Tuesday, August 08, 2006

FROM THE ARCHIVES - "Mr. President, Are You Listening?" March 4, 2003

The following was written in early March, 2003 - days before the beginning of the war in Iraq. The whole thing makes me sick between where we were and where we are now.

I wonder, Mr. President, who you listen to.

With the world’s greatest military might about to be unleashed on Iraq, is there any voice you'll listen to and change your mind?

Is there any other course to reach the end we seek of peace and security without the “shock” and “awe” of laser guided bombs and tomahawk missiles?

I mean, really, if God’s mind can be changed at Nineveh, can’t yours against Baghdad?

In my lifetime, I’ve seen dissenting views on military action in numerous ways. As a boy, I remember the way dissent arose to disdain around the Vietnam conflict, and how those who fought were treated upon their return.

Nothing about that felt right, even as a boy I knew that a measure of respect by those whose fight was marching the streets of the homeland was due those boys who fought a world away trying to come home and start anew. Spits and curses were no way to welcome them home.

Back in Desert Storm, your dad’s war, I remember feeling as if we are at least responding to aggression — and the world’s general opinion was favorable. Even though the thing about oil kept popping up in my mind.

In Kosovo, we were about the halt of “ethnic cleansing,” which is genocide by any other name. That seemed difficult, but necessary.

But this time — the voices I’m hearing say something else. So much of it feels as though we’re reacting out of hurt for our own 9/11 losses by the enemy we can see, the one we can reach, the one we can overthrow at our pleasure. I’m not a defender of Hussein. He’s a nut, a menace, and an oppressor of his people.

I don’t doubt that.

You’ve said that you’re not going to let dissent sway your perspective on this matter. But you might need to listen a little more clearly. The voices of many of our friends in the world say to wait, to listen, and to think this through.

Over 100 cities in the U.S. have city councils that have said “wait.”

Religious leaders of all faiths have said to stop and listen to something else, to find another way.

Leaders of your own denomination, The United Methodist Church, have spoken against our aggressive approach. Yeah, I know, some of our sisters and brothers in the Christian faith, who feel the government has a God-given right to do anything without question, are telling you to go for it.

And certainly, those who have created a Brunswick stew out of their love of country and love of God are ready to fight. And even if you feel that God has put you in the White House (with a little help from Florida), there’s something else to consider. In Scripture, God never put a king in power without sending prophets to speak the truth, God’s truth. Sometimes the king would listen, other times he wouldn’t, and when he didn’t, the prophetic truth was sobering.

There are many voices saying not to do this.

And to that number, I add mine.

Don’t do this.

There are way too many reasons to think this is going to start something we’re not going to want to finish—to think that the America my children will grow up in will be vastly different and considerably more dangerous than the one I’ve known.

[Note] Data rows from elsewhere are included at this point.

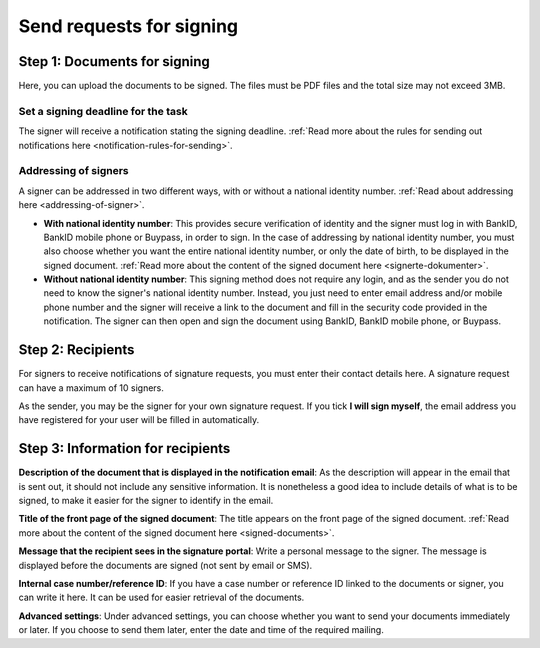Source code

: Send requests for signing
***************************

Step 1: Documents for signing
================================
Here, you can upload the documents to be signed. The files must be PDF files and the total size may not exceed 3MB.

Set a signing deadline for the task
-------------------------------------
The signer will receive a notification stating the signing deadline.
:ref:`Read more about the rules for sending out notifications here <notification-rules-for-sending>`.

Addressing of signers
----------------------------
A signer can be addressed in two different ways, with or without a national identity number. :ref:`Read about addressing here <addressing-of-signer>`.

- **With national identity number**: This provides secure verification of identity and the signer must log in with BankID, BankID mobile phone or Buypass, in order to sign. In the case of addressing by national identity number, you must also choose whether you want the entire national identity number, or only the date of birth, to be displayed in the signed document. :ref:`Read more about the content of the signed document here <signerte-dokumenter>`.

- **Without national identity number**: This signing method does not require any login, and as the sender you do not need to know the signer's national identity number. Instead, you just need to enter email address and/or mobile phone number and the signer will receive a link to the document and fill in the security code provided in the notification. The signer can then open and sign the document using BankID, BankID mobile phone, or Buypass.


Step 2: Recipients
===================

For signers to receive notifications of signature requests, you must enter their contact details here. A signature request can have a maximum of 10 signers.

As the sender, you may be the signer for your own signature request. If you tick **I will sign myself**, the email address you have registered for your user will be filled in automatically.

Step 3: Information for recipients
===================================

**Description of the document that is displayed in the notification email**:
As the description will appear in the email that is sent out, it should not include any sensitive information. It is nonetheless a good idea to include details of what is to be signed, to make it easier for the signer to identify in the email.

**Title of the front page of the signed document**:
The title appears on the front page of the signed document. :ref:`Read more about the content of the signed document here <signed-documents>`.

**Message that the recipient sees in the signature portal**:
Write a personal message to the signer. The message is displayed before the documents are signed (not sent by email or SMS).

**Internal case number/reference ID**:
If you have a case number or reference ID linked to the documents or signer, you can write it here. It can be used for easier retrieval of the documents.

**Advanced settings**:
Under advanced settings, you can choose whether you want to send your documents immediately or later. If you choose to send them later, enter the date and time of the required mailing.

Don’t do this Mr. President, I know too many people called up, activated and deployed in this situation. There are too many Moms and Dads, sisters and brothers, spouses and children in fear of what could be.

Don’t get me wrong - I’m no pacifist.

Sure, I might lean that way, but I recognize realities of life against life that might necessitate force. Do I think we were right to engage Hitler in WWII? No question. But contrary to what others have said to equate the two, Hussein is no Hitler and his military machine doesn’t even approach the Third Reich.

Some of you who served during WWII know the difference and how ridiculous it is to equate the two.

St. Augustine articulated “just war” criteria, and this conflict is not meeting it (in spite of what my colleague and covenant brother who serves the very large chapel on Poplar Avenue says). In fact, it doesn’t even come close. Religious folks try to make “just war” or “jihad” fit their agendas to do what they really wanted to do all along.

I’m proud to be an American, but in a way that gives room for dissent and is not complete without it. In a way that seeks compromise rather than autocracy. I love this place I call home. I love what it can be when the American experiment is put to the test, Outside my house flies the flag of my country.

But inside my heart is branded the banner of the citizenship I claim as a child of God — and when the two citizenships are in conflict, there is for me but only one resolution.

So I wonder, Mr. President, fellow believer, whom are you listening to?

I guess in the next few days we’re going to find out.